Table 3 CNVoyant predictions for six diagnostic CNVs observed in the clinical setting. Displayed are CNVoyant predictions for six diagnostic CNVs identified in five patients. Each row corresponds to a CNV and provides the following information; Patient: the de-identified identifier for each patient; Diagnostic CNV: the chromosomal location (GRCh38) and type of CNV (deletion or duplication); CNV Pathogenic Rank: the prioritized rank assigned to the CNV among all of the patient’s CNVs, sorted by pathogenic probability; Prediction (Probability): CNVoyant probability predictions for the CNV being of benign, uncertain (VUS), or pathogenic clinical significance. The highest class prediction is indicated in bold on a per-variant basis.

Full size table

Discussion

CNVoyant sets a new standard in the classification of clinical significance for CNVs. Our novel algorithm outperformed the five leading algorithms for classifying CNVs (ClassifyCNV, ISV, StrVCTVRE, TADA, dbCNV) across all accuracy metrics and clinical significance classes in the DECIPHER test set. This unparalleled accuracy underscores CNVoyant's advanced analytical capabilities, especially when considering the complexity and variability resulting from individual provider submissions within the DECIPHER data set. Furthermore, for the first time, our comprehensive evaluation of feature performance within the predictive model has uncovered novel insights into the determinants of CNV clinical significance, offering a deeper understanding of the underlying drivers of classification.

CNVoyant prediction probabilities closely align with the observed class distributions in the DECIPHER test set (Supplemental Fig. 6), supporting the generalizability of these predictions. Investigating subgroups of the expansive genomic context demonstrates the expected performance in CNVs that are small or large in length or overlap with SDs. In the first subgroup analysis, CNVoyant was most accurate in CNVs between 85,037 and 3,217,671 bp in length. In the second, CNVoyant was most accurate when candidate CNVs overlapped with an SD (Supplemental Fig. 5). Upon further inspection of feature value distributions between classes, it became apparent that CNVs that do not intersect an SD are generally smaller and are associated with fewer known ClinVar pathogenic sequence variants, genes, and diseases. They are also less frequently annotated with population frequency and dosage sensitivity annotations. As these annotations become more robust following the expansion of relevant literature, the accuracy of CNVoyant clinical significance predictions is expected to increase.

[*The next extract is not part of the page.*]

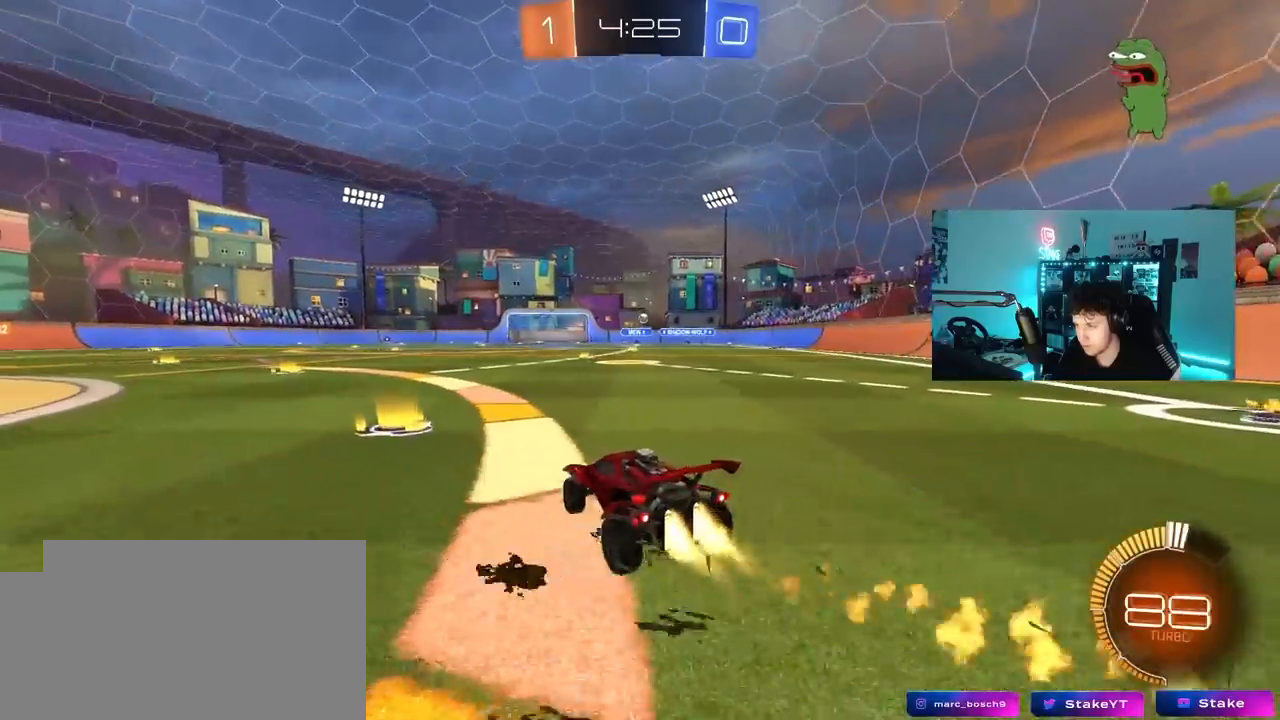
{"keys": ["w"], "mouse": [], "mouse_move": "still", "events": [[83, "d", "up"], [83, "mouse_left", "up"], [183, "a", "down"], [283, "a", "up"], [317, "d", "down"], [467, "d", "up"]]}
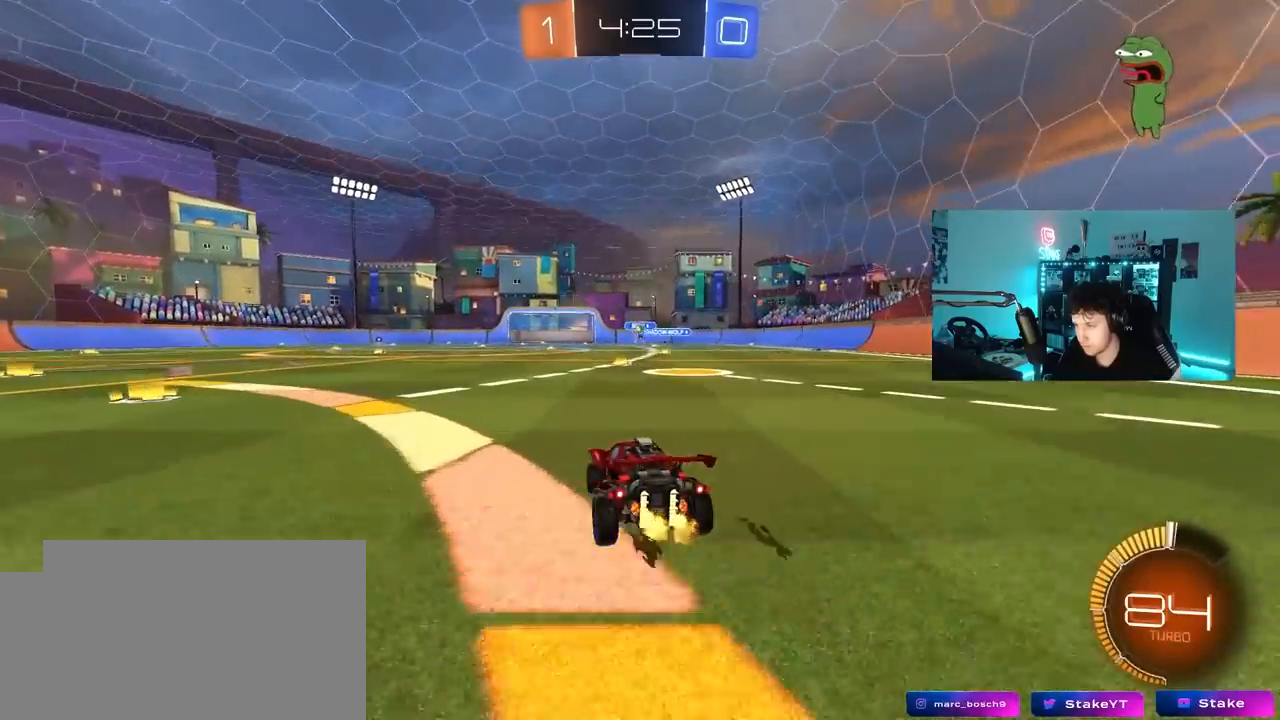
{"keys": ["a", "s"], "mouse": ["left"], "mouse_move": "left", "events": [[50, "a", "down"], [100, "a", "up"], [150, "w", "up"], [283, "d", "down"], [283, "mouse_right", "down"], [333, "s", "down"], [383, "a", "down"], [383, "d", "up"], [433, "mouse_left", "down"], [483, "mouse_right", "up"]]}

Regarding explainability, the SHAP values generated from the test set also reflect intuitive reasoning driving predictions. Larger CNVs overlap with more functional and dosage sensitive regions, which are logically more likely to be pathogenic, and this was clearly reflected in the pathogenic SHAP beeswarm plots (Fig. 4 and Supplemental Fig. 3). Conversely, an inverse relationship exists where smaller CNVs that overlap with fewer regions drive benign predictions. The length of a candidate CNV was a simple but highly important feature omitted from ISV, StrVCTVRE, and TADA. Specifically, bp length was the most informative feature for both deletions and duplications in both VUS and benign variants. We hypothesize that a portion of the overall performance gained over the comparator algorithms was due to the addition of this feature.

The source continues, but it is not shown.